Saved data entries:
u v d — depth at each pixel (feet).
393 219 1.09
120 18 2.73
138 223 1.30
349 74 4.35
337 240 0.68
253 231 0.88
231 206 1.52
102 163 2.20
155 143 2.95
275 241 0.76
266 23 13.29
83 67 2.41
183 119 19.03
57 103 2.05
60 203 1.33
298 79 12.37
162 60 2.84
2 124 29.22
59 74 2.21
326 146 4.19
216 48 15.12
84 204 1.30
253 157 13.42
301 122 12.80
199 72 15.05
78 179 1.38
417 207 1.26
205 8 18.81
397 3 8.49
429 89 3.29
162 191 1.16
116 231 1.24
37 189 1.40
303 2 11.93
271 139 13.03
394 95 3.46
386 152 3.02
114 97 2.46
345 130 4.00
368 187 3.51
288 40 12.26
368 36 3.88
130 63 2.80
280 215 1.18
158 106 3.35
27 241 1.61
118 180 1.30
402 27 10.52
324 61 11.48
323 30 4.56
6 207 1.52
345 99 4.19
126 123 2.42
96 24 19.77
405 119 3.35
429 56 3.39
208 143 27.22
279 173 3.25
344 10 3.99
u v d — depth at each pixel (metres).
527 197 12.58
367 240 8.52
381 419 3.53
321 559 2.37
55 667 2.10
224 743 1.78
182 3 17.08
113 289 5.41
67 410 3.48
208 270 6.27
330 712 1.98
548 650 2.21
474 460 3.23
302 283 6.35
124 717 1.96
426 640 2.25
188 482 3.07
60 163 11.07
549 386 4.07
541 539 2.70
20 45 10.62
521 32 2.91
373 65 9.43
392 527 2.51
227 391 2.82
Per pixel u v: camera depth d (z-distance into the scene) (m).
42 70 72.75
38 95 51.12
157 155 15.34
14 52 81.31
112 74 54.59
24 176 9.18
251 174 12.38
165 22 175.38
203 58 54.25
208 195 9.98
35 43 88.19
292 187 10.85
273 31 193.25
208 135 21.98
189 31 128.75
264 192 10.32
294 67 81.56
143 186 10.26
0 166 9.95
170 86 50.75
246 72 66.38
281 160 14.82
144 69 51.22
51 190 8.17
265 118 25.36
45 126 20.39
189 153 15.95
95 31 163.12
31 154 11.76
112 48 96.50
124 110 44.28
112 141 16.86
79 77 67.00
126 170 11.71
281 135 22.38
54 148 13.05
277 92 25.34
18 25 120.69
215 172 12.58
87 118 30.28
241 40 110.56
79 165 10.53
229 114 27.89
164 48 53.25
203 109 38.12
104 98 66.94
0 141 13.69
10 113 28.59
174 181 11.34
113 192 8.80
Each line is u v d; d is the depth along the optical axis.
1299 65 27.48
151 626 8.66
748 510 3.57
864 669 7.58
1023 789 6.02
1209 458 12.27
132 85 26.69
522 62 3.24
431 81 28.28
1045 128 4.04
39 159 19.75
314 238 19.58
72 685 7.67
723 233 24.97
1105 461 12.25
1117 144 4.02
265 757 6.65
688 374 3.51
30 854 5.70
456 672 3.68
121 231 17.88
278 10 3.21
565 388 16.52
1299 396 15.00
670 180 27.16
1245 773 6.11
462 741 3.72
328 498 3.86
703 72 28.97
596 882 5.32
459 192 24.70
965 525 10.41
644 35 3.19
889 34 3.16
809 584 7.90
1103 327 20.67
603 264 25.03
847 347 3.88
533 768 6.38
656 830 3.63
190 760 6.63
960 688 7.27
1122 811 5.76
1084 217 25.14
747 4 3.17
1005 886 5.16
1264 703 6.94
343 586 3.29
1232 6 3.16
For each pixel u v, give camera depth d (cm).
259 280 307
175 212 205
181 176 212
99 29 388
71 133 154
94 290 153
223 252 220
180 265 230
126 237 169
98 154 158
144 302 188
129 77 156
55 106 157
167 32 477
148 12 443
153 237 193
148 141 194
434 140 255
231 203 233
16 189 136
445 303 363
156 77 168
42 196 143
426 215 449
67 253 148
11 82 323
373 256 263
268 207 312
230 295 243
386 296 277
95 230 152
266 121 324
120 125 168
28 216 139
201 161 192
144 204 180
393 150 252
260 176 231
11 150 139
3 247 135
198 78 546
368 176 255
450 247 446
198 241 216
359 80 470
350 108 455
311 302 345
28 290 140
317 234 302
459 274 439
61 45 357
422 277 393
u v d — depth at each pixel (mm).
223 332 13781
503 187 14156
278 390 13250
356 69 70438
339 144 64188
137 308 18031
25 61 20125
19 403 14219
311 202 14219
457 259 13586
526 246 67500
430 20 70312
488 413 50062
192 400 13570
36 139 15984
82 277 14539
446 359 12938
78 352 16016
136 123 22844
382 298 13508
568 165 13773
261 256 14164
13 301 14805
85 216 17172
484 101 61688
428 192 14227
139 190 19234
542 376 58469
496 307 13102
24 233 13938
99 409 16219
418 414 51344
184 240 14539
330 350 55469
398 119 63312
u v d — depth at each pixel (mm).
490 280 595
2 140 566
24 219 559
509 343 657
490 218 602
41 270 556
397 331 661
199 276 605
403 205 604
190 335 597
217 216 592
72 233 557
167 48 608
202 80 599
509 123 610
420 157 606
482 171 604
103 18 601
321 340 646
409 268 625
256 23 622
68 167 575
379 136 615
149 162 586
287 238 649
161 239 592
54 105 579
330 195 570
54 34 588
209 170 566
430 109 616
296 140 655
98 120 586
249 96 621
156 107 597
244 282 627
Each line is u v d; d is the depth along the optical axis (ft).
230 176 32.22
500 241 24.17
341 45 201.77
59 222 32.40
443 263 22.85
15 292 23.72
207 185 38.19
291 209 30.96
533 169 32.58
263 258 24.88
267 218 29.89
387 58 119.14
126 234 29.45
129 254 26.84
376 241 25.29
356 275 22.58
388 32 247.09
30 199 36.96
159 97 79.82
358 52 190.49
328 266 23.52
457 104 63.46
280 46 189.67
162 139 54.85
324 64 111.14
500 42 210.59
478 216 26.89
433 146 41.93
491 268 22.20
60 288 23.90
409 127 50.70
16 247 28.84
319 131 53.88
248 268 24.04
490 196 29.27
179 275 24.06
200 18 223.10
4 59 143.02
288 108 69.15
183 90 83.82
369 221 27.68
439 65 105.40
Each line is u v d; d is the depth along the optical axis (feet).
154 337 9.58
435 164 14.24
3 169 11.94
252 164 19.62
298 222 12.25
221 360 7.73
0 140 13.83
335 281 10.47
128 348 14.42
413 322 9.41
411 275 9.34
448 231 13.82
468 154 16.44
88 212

Required action: Repeat back all entries verbatim.

Task output:
u v d — depth at each pixel (feet).
393 219 1.09
120 18 2.73
138 223 1.30
349 74 4.35
337 240 0.68
253 231 0.88
231 206 1.52
102 163 2.20
155 143 2.95
275 241 0.76
266 23 13.29
83 67 2.41
183 119 19.03
57 103 2.05
60 203 1.33
298 79 12.37
162 60 2.84
2 124 29.22
59 74 2.21
326 146 4.19
216 48 15.12
84 204 1.30
253 157 13.42
301 122 12.80
199 72 15.05
78 179 1.38
417 207 1.26
205 8 18.81
397 3 8.49
429 89 3.29
162 191 1.16
116 231 1.24
37 189 1.40
303 2 11.93
271 139 13.03
394 95 3.46
386 152 3.02
114 97 2.46
345 130 4.00
368 187 3.51
288 40 12.26
368 36 3.88
130 63 2.80
280 215 1.18
158 106 3.35
27 241 1.61
118 180 1.30
402 27 10.52
324 61 11.48
323 30 4.56
6 207 1.52
345 99 4.19
126 123 2.42
96 24 19.77
405 119 3.35
429 56 3.39
208 143 27.22
279 173 3.25
344 10 3.99
u v d — depth at each pixel (metres).
527 197 12.58
367 240 8.52
381 419 3.53
321 559 2.37
55 667 2.10
224 743 1.78
182 3 17.08
113 289 5.41
67 410 3.48
208 270 6.27
330 712 1.98
548 650 2.21
474 460 3.23
302 283 6.35
124 717 1.96
426 640 2.25
188 482 3.07
60 163 11.07
549 386 4.07
541 539 2.70
20 45 10.62
521 32 2.91
373 65 9.43
392 527 2.51
227 391 2.82
Per pixel u v: camera depth d (z-distance into the scene) (m).
42 70 72.75
38 95 51.12
157 155 15.34
14 52 81.31
112 74 54.59
24 176 9.18
251 174 12.38
165 22 175.38
203 58 54.25
208 195 9.98
35 43 88.19
292 187 10.85
273 31 193.25
208 135 21.98
189 31 128.75
264 192 10.32
294 67 81.56
143 186 10.26
0 166 9.95
170 86 50.75
246 72 66.38
281 160 14.82
144 69 51.22
51 190 8.17
265 118 25.36
45 126 20.39
189 153 15.95
95 31 163.12
31 154 11.76
112 48 96.50
124 110 44.28
112 141 16.86
79 77 67.00
126 170 11.71
281 135 22.38
54 148 13.05
277 92 25.34
18 25 120.69
215 172 12.58
87 118 30.28
241 40 110.56
79 165 10.53
229 114 27.89
164 48 53.25
203 109 38.12
104 98 66.94
0 141 13.69
10 113 28.59
174 181 11.34
113 192 8.80
Each line is u v d; d is the depth along the optical axis.
1299 65 27.48
151 626 8.66
748 510 3.57
864 669 7.58
1023 789 6.02
1209 458 12.27
132 85 26.69
522 62 3.24
431 81 28.28
1045 128 4.04
39 159 19.75
314 238 19.58
72 685 7.67
723 233 24.97
1105 461 12.25
1117 144 4.02
265 757 6.65
688 374 3.51
30 854 5.70
456 672 3.68
121 231 17.88
278 10 3.21
565 388 16.52
1299 396 15.00
670 180 27.16
1245 773 6.11
462 741 3.72
328 498 3.86
703 72 28.97
596 882 5.32
459 192 24.70
965 525 10.41
644 35 3.19
889 34 3.16
809 584 7.90
1103 327 20.67
603 264 25.03
847 347 3.88
533 768 6.38
656 830 3.63
190 760 6.63
960 688 7.27
1122 811 5.76
1084 217 25.14
747 4 3.17
1005 886 5.16
1264 703 6.94
343 586 3.29
1232 6 3.16
For each pixel u v, give camera depth d (cm).
259 280 307
175 212 205
181 176 212
99 29 388
71 133 154
94 290 153
223 252 220
180 265 230
126 237 169
98 154 158
144 302 188
129 77 156
55 106 157
167 32 477
148 12 443
153 237 193
148 141 194
434 140 255
231 203 233
16 189 136
445 303 363
156 77 168
42 196 143
426 215 449
67 253 148
11 82 323
373 256 263
268 207 312
230 295 243
386 296 277
95 230 152
266 121 324
120 125 168
28 216 139
201 161 192
144 204 180
393 150 252
260 176 231
11 150 139
3 247 135
198 78 546
368 176 255
450 247 446
198 241 216
359 80 470
350 108 455
311 302 345
28 290 140
317 234 302
459 274 439
61 45 357
422 277 393
u v d — depth at each pixel (mm).
223 332 13781
503 187 14156
278 390 13250
356 69 70438
339 144 64188
137 308 18031
25 61 20125
19 403 14219
311 202 14219
457 259 13586
526 246 67500
430 20 70312
488 413 50062
192 400 13570
36 139 15984
82 277 14539
446 359 12938
78 352 16016
136 123 22844
382 298 13508
568 165 13773
261 256 14164
13 301 14805
85 216 17172
484 101 61688
428 192 14227
139 190 19234
542 376 58469
496 307 13102
24 233 13938
99 409 16219
418 414 51344
184 240 14539
330 350 55469
398 119 63312
u v d — depth at each pixel (mm).
490 280 595
2 140 566
24 219 559
509 343 657
490 218 602
41 270 556
397 331 661
199 276 605
403 205 604
190 335 597
217 216 592
72 233 557
167 48 608
202 80 599
509 123 610
420 157 606
482 171 604
103 18 601
321 340 646
409 268 625
256 23 622
68 167 575
379 136 615
149 162 586
287 238 649
161 239 592
54 105 579
330 195 570
54 34 588
209 170 566
430 109 616
296 140 655
98 120 586
249 96 621
156 107 597
244 282 627
Each line is u v d; d is the depth along the optical axis (ft).
230 176 32.22
500 241 24.17
341 45 201.77
59 222 32.40
443 263 22.85
15 292 23.72
207 185 38.19
291 209 30.96
533 169 32.58
263 258 24.88
267 218 29.89
387 58 119.14
126 234 29.45
129 254 26.84
376 241 25.29
356 275 22.58
388 32 247.09
30 199 36.96
159 97 79.82
358 52 190.49
328 266 23.52
457 104 63.46
280 46 189.67
162 139 54.85
324 64 111.14
500 42 210.59
478 216 26.89
433 146 41.93
491 268 22.20
60 288 23.90
409 127 50.70
16 247 28.84
319 131 53.88
248 268 24.04
490 196 29.27
179 275 24.06
200 18 223.10
4 59 143.02
288 108 69.15
183 90 83.82
369 221 27.68
439 65 105.40
Each line is u v d; d is the depth along the optical axis (feet).
154 337 9.58
435 164 14.24
3 169 11.94
252 164 19.62
298 222 12.25
221 360 7.73
0 140 13.83
335 281 10.47
128 348 14.42
413 322 9.41
411 275 9.34
448 231 13.82
468 154 16.44
88 212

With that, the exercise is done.